Fibre is a good source of fuel to get the party started for your gut’s metropolis of microflora. That, and a good serving of natural yoghurt on top. If you’re interested in learning more about the brilliance of our very own internal ecosystem, then I highly recommend Gut by Giulia Enders from your local book store. It’s so incredibly witty, intelligent and informative. Plus, it might just change your life.

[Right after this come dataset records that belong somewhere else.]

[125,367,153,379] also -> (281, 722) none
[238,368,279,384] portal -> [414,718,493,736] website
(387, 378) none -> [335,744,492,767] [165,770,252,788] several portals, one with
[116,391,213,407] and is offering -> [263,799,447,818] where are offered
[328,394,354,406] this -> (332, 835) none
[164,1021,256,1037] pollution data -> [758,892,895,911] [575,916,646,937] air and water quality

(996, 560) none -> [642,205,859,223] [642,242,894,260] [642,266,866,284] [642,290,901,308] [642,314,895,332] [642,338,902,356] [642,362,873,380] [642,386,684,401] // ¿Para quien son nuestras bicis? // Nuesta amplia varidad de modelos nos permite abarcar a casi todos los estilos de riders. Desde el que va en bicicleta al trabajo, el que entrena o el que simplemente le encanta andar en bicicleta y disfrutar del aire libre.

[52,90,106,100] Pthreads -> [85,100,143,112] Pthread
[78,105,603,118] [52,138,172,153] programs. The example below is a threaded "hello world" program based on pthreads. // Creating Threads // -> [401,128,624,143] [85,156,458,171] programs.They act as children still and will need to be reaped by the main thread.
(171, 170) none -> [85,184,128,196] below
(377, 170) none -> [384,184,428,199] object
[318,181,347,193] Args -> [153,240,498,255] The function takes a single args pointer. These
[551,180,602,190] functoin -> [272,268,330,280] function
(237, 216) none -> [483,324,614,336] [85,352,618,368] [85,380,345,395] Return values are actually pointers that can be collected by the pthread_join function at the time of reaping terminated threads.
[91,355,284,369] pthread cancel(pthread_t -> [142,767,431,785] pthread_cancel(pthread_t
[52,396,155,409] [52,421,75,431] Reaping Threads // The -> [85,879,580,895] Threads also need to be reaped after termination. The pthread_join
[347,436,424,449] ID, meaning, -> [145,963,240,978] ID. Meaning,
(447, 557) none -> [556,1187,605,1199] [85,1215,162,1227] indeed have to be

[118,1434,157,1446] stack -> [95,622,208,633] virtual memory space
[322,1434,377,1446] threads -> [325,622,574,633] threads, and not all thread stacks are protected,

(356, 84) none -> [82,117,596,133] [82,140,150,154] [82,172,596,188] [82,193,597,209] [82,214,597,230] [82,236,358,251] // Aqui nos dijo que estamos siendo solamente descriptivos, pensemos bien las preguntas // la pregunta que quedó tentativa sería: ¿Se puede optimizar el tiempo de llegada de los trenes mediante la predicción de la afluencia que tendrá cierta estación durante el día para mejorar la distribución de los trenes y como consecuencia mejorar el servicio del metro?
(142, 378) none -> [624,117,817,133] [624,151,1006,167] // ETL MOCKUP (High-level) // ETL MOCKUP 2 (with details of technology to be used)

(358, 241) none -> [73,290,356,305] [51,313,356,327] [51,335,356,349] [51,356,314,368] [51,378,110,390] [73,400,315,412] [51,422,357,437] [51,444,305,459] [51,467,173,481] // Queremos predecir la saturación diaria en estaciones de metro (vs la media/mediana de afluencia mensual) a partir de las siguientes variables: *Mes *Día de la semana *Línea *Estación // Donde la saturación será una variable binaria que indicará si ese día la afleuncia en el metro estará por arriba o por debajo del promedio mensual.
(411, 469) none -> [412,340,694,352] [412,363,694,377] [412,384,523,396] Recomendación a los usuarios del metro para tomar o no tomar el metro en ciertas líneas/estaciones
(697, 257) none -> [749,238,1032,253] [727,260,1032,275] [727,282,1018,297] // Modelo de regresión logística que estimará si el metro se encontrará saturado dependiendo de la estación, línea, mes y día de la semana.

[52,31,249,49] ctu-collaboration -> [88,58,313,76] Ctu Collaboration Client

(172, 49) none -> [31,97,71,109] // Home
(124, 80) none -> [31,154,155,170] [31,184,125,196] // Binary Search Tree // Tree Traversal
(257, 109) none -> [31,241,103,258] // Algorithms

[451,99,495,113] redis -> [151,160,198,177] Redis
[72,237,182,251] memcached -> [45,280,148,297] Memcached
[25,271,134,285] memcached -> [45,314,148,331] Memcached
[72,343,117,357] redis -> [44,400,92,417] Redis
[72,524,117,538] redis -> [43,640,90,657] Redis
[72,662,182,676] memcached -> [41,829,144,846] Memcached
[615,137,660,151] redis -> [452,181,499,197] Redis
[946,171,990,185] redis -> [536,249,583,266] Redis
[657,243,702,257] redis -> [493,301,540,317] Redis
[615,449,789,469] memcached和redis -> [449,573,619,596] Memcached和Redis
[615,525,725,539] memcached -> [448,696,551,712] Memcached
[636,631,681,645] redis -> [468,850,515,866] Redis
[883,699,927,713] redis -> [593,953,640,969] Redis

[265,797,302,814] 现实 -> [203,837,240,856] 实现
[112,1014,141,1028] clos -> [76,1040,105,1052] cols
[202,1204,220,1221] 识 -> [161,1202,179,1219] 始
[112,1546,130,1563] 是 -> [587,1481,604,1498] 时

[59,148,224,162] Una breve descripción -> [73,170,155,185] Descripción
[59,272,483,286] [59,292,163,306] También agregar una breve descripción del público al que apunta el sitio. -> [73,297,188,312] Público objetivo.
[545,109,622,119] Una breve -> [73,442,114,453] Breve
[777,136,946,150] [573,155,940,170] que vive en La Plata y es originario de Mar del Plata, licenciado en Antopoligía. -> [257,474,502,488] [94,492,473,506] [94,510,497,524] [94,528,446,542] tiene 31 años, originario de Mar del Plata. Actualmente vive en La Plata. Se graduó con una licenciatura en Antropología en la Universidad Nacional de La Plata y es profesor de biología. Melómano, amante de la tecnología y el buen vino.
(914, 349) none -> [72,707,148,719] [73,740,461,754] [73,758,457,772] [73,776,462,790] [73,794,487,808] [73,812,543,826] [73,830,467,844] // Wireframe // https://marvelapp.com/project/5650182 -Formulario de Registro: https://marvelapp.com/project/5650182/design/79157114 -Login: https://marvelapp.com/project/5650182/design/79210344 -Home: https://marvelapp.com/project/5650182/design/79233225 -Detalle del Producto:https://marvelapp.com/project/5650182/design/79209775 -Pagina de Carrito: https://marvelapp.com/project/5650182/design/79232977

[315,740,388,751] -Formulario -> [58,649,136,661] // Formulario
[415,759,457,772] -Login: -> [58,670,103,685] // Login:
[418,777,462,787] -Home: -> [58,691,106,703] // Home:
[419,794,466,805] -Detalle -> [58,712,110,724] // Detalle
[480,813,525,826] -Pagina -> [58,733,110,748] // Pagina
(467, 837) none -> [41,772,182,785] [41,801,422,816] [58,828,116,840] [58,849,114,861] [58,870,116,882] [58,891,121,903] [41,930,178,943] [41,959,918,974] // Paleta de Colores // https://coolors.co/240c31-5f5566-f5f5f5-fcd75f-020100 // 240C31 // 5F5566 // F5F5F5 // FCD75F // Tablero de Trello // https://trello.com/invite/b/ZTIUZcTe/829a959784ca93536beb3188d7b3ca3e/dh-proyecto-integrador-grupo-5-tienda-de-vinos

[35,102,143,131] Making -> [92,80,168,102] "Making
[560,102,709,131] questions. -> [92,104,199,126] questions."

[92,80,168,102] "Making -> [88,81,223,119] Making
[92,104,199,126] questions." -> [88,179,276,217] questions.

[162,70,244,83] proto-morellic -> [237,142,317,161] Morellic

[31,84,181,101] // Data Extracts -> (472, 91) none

Serves 6-8 as mains or side dish

2 tablespoons butter, ghee or olive oil
2 teaspoons cumin seeds
2 teaspoons black mustard seeds
2 large onions, diced
6 fat cloves garlic, peeled and minced
1 fat thumb-sized piece of ginger, peeled and minced
1 tin chopped tomatoes
2 teaspoons ground curry powder
2 tins chickpeas
500g rainbow chard, baby spinach or cavolo nero, sliced
Natural yoghurt, to serve

.

Heat the butter over a hot flame and tumble in your cumin and mustard seeds. As soon as they start to pop (30 seconds), turn down the heat and add the onion. Sweat for 10 mins until softened before adding the garlic and ginger. Cook and stir for another 3-5 minutes until the onions have caramelised and before the garlic burns. Pour in the tin of tomatoes and cook down for 5 minutes until thick (see video above).

Parachute in the curry powder, sliced greens, and the drained chickpeas. You can loosen up the dish by adding a little chickpea juice from the tin. The greens need a few minutes to wilt down into the dish. Cook for a further 5 minutes before seasoning, plating up, and serving with poppadoms or rice and natural yoghurt.